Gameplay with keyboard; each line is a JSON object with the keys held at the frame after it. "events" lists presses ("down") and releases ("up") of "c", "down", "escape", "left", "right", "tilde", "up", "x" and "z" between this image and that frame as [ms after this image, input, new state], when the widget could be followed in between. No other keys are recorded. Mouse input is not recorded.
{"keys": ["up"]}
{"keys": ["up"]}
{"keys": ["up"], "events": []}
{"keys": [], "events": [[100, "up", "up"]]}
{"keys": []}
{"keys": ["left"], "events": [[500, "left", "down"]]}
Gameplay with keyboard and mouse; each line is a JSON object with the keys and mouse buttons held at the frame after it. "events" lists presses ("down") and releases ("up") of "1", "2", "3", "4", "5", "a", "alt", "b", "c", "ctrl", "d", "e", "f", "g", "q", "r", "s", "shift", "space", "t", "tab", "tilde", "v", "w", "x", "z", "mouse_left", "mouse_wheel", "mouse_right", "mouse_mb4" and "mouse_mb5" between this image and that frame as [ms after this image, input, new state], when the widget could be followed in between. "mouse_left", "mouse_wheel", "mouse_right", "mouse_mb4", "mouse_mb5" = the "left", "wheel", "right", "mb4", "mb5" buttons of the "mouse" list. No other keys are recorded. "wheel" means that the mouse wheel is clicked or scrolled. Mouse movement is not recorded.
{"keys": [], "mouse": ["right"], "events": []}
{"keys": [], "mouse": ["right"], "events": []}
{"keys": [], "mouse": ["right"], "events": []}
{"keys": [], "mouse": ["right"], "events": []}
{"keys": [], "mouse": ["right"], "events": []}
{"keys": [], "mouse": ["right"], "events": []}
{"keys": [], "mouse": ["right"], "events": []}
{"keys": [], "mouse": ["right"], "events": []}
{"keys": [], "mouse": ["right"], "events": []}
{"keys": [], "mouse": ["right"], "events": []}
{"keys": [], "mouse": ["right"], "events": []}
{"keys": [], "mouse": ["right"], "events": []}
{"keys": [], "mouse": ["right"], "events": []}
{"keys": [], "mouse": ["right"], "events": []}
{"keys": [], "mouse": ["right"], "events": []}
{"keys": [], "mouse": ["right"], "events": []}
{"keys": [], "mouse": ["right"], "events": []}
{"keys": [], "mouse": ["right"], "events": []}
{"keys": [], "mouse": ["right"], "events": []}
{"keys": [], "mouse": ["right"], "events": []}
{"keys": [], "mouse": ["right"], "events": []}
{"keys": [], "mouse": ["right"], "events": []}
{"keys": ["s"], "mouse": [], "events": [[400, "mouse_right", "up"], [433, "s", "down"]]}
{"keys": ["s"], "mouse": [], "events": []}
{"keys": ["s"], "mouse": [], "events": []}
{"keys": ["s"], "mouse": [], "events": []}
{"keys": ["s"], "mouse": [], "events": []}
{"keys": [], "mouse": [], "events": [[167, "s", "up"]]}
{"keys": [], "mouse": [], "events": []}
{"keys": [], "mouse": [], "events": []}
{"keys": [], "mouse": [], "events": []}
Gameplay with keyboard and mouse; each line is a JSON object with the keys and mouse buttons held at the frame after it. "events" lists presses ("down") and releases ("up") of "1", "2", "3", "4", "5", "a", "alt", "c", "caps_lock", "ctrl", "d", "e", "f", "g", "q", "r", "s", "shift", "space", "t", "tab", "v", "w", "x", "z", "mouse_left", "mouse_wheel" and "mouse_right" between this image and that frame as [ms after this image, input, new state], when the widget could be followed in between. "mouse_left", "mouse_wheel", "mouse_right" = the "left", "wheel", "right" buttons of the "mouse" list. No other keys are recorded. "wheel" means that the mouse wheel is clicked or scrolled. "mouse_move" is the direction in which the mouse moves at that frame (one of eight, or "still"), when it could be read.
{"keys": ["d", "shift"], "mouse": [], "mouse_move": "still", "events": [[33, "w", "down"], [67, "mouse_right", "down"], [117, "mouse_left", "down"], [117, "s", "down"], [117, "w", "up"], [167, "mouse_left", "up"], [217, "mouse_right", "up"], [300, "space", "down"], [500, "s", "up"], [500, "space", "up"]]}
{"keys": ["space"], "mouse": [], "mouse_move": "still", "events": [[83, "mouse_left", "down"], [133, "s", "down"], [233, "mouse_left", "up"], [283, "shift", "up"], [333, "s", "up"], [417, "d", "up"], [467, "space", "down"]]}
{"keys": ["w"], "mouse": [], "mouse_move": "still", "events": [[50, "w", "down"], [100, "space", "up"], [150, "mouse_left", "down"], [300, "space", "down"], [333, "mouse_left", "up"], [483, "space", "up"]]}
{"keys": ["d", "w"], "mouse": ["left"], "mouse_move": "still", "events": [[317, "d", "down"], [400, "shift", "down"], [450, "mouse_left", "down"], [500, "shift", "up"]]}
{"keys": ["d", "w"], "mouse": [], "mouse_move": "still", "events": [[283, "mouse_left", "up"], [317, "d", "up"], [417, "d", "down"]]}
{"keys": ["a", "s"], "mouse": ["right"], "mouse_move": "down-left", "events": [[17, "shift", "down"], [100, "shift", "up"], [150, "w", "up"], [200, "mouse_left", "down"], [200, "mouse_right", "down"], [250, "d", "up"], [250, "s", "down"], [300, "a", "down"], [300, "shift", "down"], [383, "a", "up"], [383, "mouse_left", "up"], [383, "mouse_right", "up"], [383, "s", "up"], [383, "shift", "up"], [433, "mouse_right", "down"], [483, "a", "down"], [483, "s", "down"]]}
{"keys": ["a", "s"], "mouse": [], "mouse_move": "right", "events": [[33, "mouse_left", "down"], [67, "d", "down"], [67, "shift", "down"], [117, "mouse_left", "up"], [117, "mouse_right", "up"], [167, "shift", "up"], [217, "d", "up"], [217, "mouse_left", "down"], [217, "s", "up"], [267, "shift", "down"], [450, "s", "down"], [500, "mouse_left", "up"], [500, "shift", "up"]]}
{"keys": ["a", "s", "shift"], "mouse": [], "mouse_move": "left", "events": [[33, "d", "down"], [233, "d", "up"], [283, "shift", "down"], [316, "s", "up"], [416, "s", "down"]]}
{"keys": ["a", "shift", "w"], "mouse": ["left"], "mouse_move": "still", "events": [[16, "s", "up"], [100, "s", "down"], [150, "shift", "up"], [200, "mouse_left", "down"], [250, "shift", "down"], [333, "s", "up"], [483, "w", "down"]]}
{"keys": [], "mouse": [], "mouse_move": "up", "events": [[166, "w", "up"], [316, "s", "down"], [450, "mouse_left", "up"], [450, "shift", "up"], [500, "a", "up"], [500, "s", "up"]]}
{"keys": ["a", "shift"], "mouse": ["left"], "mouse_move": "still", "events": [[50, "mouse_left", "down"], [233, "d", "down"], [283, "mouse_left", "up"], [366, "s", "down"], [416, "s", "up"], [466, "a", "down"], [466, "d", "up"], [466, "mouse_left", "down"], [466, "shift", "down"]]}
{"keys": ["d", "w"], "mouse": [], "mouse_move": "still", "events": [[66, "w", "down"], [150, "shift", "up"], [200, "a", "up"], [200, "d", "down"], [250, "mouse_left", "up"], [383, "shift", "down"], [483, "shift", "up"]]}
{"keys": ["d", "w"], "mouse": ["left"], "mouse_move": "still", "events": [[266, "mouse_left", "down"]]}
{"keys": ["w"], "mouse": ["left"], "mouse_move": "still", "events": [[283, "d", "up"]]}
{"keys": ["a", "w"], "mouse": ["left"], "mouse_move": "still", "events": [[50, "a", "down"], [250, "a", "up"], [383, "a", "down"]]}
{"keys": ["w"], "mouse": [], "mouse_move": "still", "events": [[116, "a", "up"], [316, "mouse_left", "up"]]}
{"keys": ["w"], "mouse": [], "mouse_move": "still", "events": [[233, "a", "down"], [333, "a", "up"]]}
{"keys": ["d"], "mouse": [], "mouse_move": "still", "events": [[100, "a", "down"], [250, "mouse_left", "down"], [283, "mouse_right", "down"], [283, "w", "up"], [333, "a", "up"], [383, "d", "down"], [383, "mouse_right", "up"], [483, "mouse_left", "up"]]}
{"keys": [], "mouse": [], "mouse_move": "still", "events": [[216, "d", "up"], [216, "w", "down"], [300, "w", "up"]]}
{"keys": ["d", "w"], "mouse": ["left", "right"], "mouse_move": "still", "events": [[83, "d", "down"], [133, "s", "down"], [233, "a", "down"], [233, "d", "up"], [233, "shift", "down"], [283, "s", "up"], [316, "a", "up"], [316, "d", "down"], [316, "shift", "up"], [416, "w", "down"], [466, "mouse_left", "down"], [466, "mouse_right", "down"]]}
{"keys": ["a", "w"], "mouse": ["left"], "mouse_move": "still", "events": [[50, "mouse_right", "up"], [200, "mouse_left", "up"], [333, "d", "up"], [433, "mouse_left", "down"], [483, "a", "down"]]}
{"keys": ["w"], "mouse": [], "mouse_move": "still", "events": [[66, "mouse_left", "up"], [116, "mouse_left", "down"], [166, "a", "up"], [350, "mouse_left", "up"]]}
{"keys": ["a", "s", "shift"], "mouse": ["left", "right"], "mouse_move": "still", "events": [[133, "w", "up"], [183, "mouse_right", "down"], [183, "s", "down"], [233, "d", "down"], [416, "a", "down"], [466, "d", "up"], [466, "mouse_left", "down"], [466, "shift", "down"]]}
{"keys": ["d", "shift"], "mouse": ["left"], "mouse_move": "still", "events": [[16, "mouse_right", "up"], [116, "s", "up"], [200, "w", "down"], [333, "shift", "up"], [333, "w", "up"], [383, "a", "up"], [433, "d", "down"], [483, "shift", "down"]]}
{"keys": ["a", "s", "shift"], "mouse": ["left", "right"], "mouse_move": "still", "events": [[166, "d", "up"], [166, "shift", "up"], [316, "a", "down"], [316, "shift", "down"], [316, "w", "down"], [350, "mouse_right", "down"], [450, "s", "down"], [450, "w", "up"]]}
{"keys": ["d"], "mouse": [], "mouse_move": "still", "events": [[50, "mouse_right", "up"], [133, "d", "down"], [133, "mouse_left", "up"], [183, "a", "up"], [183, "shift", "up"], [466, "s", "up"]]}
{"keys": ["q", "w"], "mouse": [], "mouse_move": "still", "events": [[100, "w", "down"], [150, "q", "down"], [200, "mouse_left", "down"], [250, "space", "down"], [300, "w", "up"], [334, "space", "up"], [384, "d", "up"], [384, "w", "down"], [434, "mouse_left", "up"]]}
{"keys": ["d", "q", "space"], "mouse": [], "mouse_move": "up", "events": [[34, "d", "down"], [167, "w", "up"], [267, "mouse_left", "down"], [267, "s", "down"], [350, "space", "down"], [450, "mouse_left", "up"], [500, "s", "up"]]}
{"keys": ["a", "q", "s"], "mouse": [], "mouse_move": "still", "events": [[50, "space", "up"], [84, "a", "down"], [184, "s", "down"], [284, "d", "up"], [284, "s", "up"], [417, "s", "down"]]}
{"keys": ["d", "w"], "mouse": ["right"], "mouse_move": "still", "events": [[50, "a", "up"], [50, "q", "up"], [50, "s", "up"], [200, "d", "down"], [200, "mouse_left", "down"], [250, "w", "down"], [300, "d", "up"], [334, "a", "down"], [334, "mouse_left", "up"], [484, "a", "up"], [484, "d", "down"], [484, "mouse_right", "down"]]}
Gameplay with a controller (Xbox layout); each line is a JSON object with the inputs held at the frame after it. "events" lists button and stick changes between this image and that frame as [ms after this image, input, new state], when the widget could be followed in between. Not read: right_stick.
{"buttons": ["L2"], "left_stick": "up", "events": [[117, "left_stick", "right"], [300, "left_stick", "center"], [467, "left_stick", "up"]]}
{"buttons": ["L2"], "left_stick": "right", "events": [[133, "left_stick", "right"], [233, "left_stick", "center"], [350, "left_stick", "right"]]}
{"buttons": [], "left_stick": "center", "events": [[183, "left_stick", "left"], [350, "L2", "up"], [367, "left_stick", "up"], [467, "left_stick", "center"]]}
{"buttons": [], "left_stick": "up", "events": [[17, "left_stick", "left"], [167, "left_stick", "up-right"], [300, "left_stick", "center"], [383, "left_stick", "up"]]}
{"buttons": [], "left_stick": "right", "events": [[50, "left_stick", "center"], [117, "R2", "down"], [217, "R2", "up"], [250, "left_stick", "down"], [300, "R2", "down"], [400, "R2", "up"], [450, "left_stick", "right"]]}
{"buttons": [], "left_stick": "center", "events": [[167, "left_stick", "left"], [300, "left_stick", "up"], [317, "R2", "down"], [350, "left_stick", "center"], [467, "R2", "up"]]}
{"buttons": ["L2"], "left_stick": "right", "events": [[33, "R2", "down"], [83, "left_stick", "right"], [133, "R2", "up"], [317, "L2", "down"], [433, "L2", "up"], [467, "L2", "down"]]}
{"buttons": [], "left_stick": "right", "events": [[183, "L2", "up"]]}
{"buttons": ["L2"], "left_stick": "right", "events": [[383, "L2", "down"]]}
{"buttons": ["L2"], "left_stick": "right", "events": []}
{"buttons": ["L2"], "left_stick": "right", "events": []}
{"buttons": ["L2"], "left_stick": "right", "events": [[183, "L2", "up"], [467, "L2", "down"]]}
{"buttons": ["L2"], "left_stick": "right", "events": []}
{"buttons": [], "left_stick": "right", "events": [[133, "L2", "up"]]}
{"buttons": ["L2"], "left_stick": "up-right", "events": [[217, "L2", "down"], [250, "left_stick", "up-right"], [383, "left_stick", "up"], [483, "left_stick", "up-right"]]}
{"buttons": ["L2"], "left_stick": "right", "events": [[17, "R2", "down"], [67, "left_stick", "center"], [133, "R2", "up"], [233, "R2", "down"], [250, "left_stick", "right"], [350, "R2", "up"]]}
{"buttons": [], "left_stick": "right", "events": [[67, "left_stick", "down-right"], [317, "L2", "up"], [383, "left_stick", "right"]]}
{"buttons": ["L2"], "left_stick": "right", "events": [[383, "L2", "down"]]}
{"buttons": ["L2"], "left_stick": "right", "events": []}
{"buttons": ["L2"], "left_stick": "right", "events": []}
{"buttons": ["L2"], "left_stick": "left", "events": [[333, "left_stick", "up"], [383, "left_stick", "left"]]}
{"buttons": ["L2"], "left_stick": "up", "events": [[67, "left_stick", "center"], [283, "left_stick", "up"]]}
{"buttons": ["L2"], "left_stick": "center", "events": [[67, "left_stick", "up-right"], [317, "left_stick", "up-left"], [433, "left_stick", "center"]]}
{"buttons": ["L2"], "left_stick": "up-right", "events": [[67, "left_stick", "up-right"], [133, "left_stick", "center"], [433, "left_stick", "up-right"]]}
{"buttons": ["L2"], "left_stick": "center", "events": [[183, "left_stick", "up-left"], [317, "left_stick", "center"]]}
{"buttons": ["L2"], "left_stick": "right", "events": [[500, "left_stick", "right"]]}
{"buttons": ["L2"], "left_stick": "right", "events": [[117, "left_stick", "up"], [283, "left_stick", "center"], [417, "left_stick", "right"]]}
══════════
◆ TASK STATEMENT ◆
Above are the entries; copy out every line among them that contains the word "ctrl".

◆ SOLUTION TO THIS PROBLEM ◆
Gameplay with keyboard and mouse; each line is a JSON object with the keys and mouse buttons held at the frame after it. "events" lists presses ("down") and releases ("up") of "1", "2", "3", "4", "5", "a", "alt", "b", "c", "ctrl", "d", "e", "f", "g", "q", "r", "s", "shift", "space", "t", "tab", "tilde", "v", "w", "x", "z", "mouse_left", "mouse_wheel", "mouse_right", "mouse_mb4" and "mouse_mb5" between this image and that frame as [ms after this image, input, new state], when the widget could be followed in between. "mouse_left", "mouse_wheel", "mouse_right", "mouse_mb4", "mouse_mb5" = the "left", "wheel", "right", "mb4", "mb5" buttons of the "mouse" list. No other keys are recorded. "wheel" means that the mouse wheel is clicked or scrolled. Mouse movement is not recorded.
Gameplay with keyboard and mouse; each line is a JSON object with the keys and mouse buttons held at the frame after it. "events" lists presses ("down") and releases ("up") of "1", "2", "3", "4", "5", "a", "alt", "c", "caps_lock", "ctrl", "d", "e", "f", "g", "q", "r", "s", "shift", "space", "t", "tab", "v", "w", "x", "z", "mouse_left", "mouse_wheel" and "mouse_right" between this image and that frame as [ms after this image, input, new state], when the widget could be followed in between. "mouse_left", "mouse_wheel", "mouse_right" = the "left", "wheel", "right" buttons of the "mouse" list. No other keys are recorded. "wheel" means that the mouse wheel is clicked or scrolled. "mouse_move" is the direction in which the mouse moves at that frame (one of eight, or "still"), when it could be read.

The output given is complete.